Zero-waste home dried mushrooms

A couple of years ago, I spent too much money on veg in a farm shop. This is not unusual. A barbecue for all fifteen members of the Storr clan was needed; about half of the adults insist on vegetables (the other half seem to find them garnish). I love to barbecue mushrooms, sweetcorn, cauliflower, tomatoes. So, I bought them.

Mushroom burgers on the barbecue, stuffed full of garlic and parsley butter was what I wanted. I stacked the pan full of charcoal, flipped open a cider and watched the little cousins play in the courtyard. It was the headless space I needed, adding coals to the fire and hitting them with a heavy, dusty poker.

Somehow the mushrooms never made it as far as the barbecue. Back home, through a mind blasting hangover, a heatwave and business, 4 fat mushrooms were starting to decay in my fridge. And I didn’t want the fucking mushrooms or anything that looked backwards.
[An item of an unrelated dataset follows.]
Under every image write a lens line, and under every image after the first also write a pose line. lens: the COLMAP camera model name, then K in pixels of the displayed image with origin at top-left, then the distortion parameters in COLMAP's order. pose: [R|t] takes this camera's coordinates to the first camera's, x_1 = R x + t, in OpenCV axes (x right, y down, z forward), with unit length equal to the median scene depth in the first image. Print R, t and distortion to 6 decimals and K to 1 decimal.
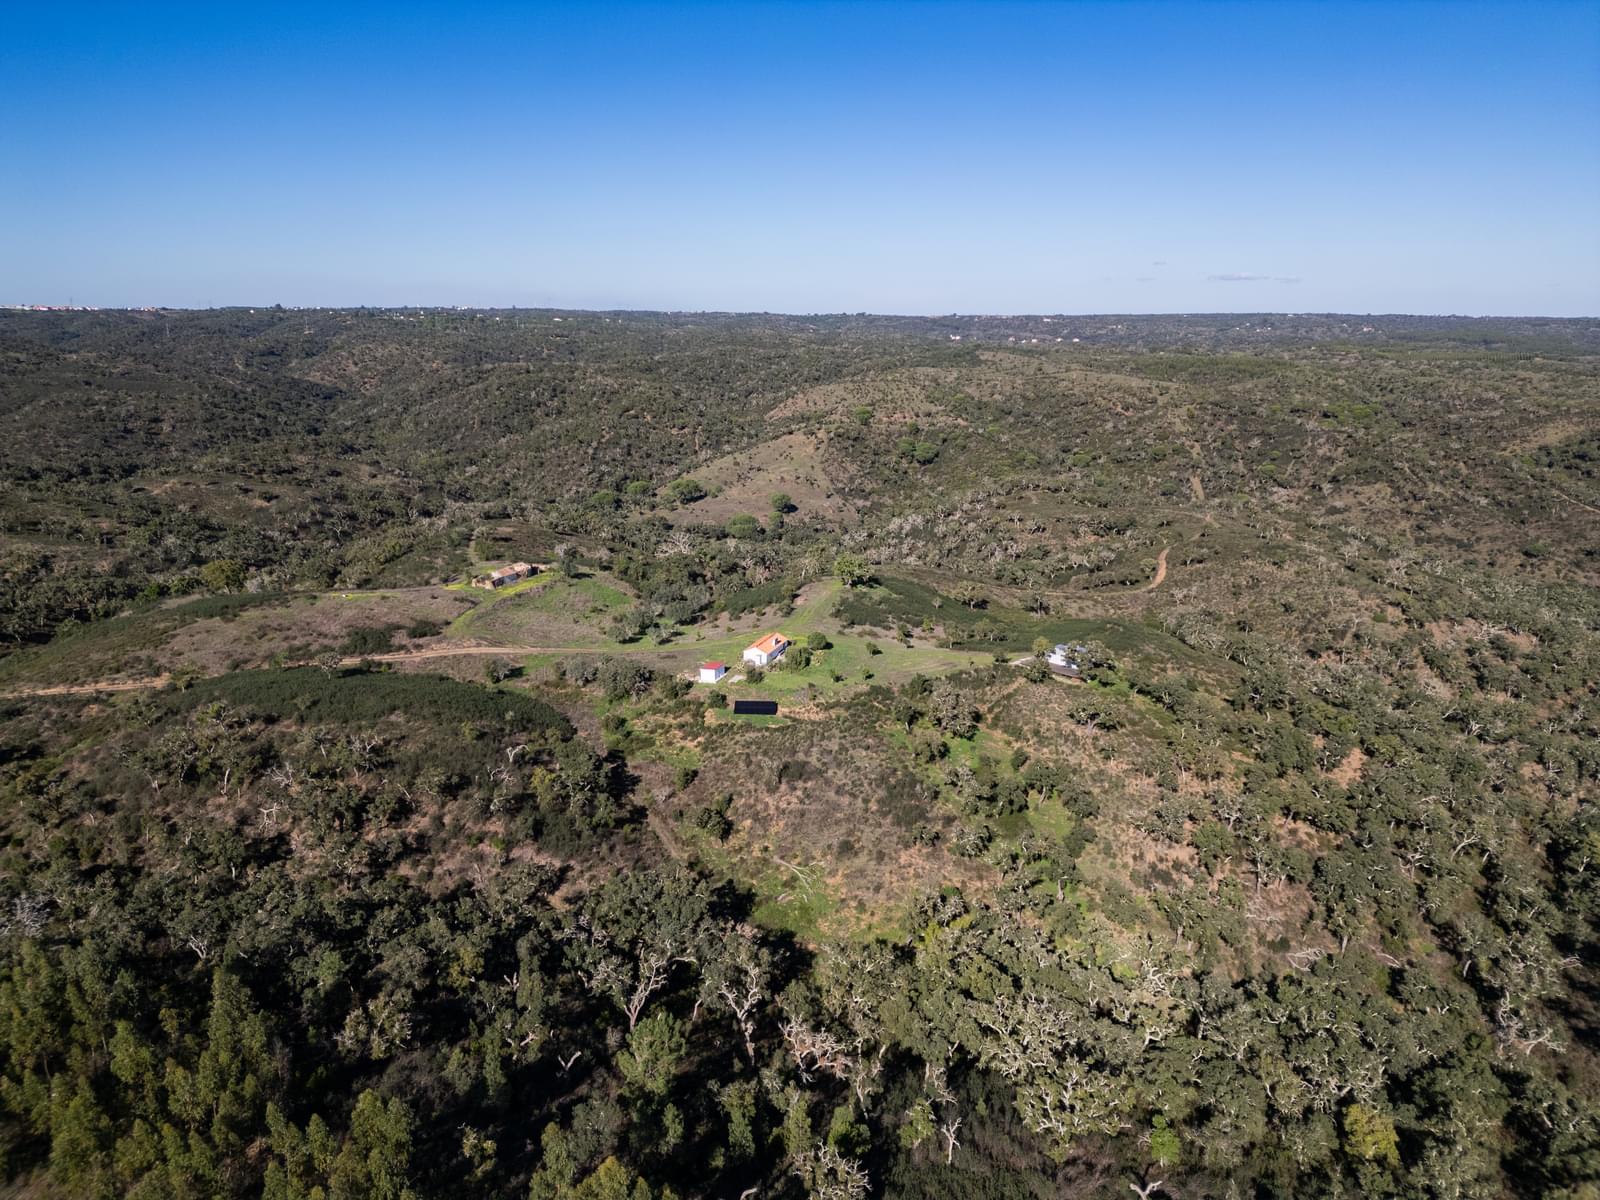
lens RADIAL K [[1114.6, 0, 805.0], [0, 1114.6, 602.6], [0, 0, 1]] dist [0.090659, -0.094552]
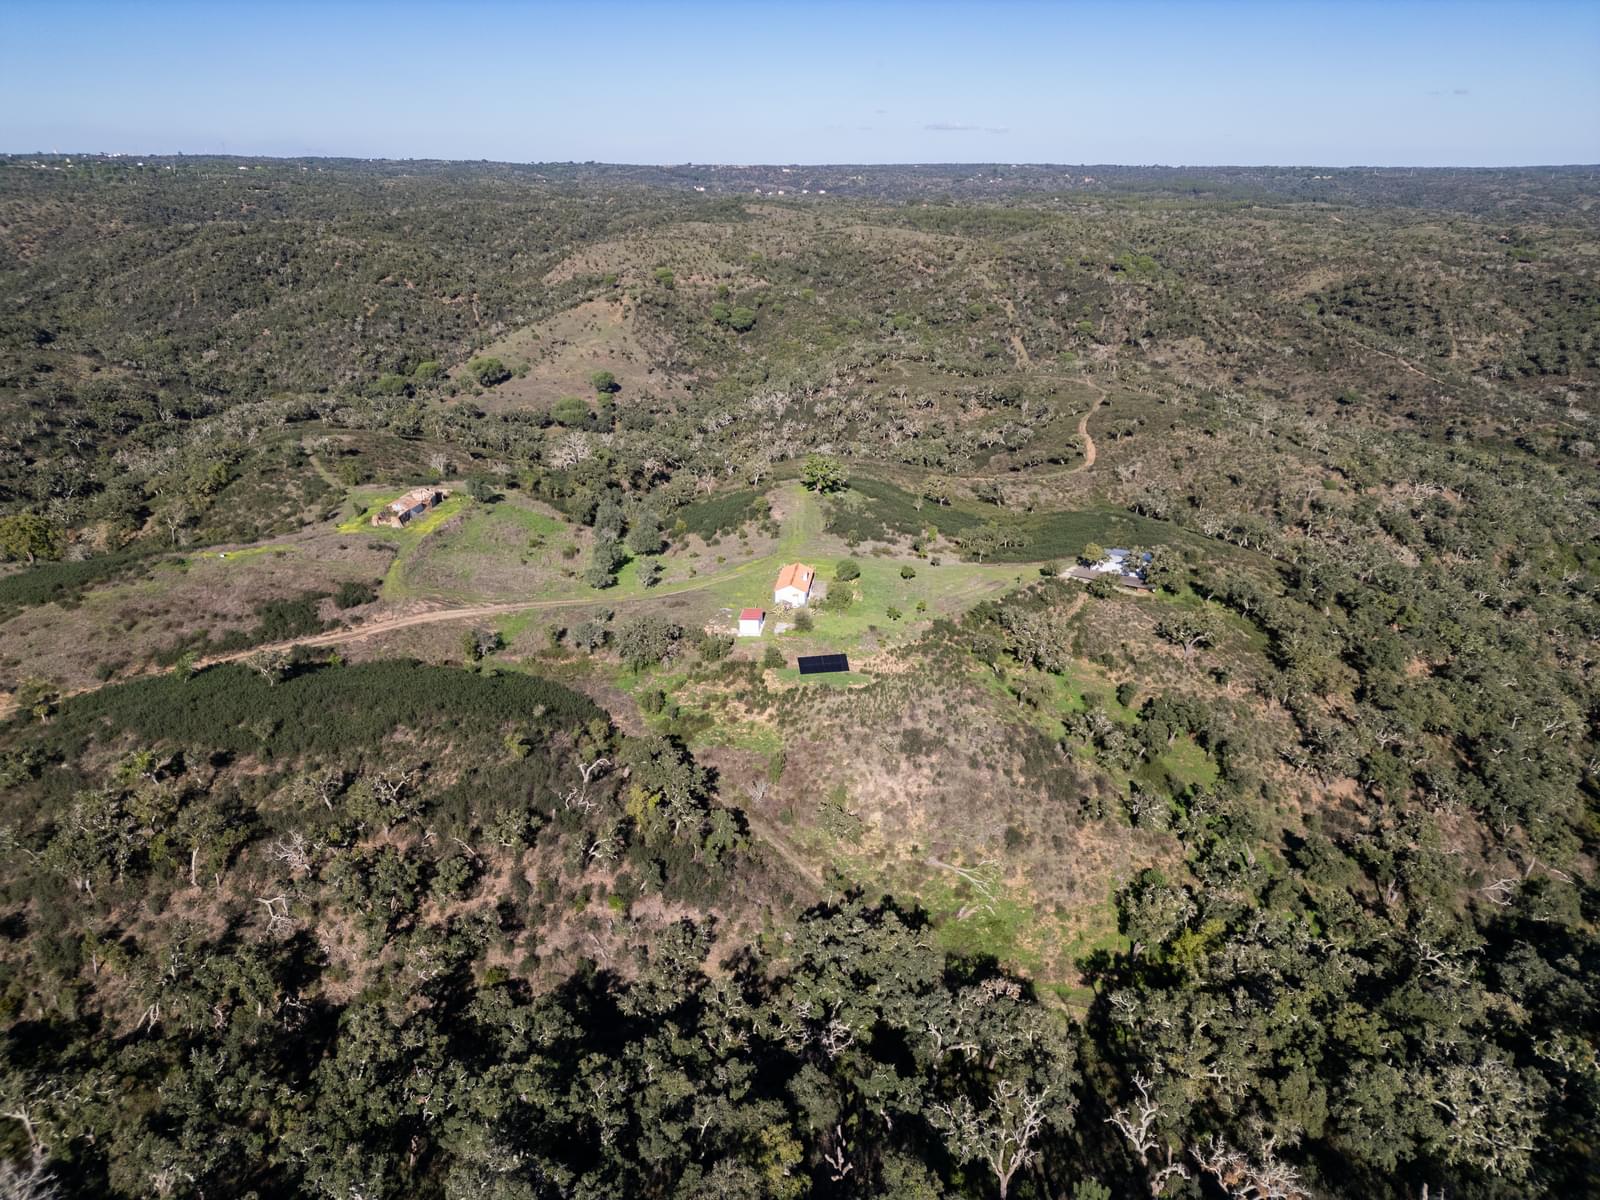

So I sliced the mushrooms, laid them onto greaseproof paper and shoved them in the oven. A couple of hours later I had a home-grown version of porcini; not as fancy or full of flavour but a million times cheaper (don’t quote me on that stat). Your leftover mushrooms can be used tomorrow, in 2 months or a year.

 

Home dried mushrooms

You can use any that you have going to waste, or if you see loads going cheap at the supermarket

Ingredients

  • mushrooms

Tools

  • Knife & chopping board
  • Baking tray(s)
  • Greaseproof paper
  • Wire cooling rack

Instructions

Prep

  • Turn the oven to 140C. Line the tray(s) with greaseproof paper.
  • Wipe the mushrooms if needed. Slice them into 5mm pieces. Arrange on the tray(s) in rows with no overlapping.
  • Place in the oven for around 2 hours, checking on them from time to time.
  • Once they are dried out, leave to cool on a wire cooling rack. 

Storage

  • Store in a lidded airtight container. Use within around a year.

Use

  • Rehydrate in warm water as and when needed.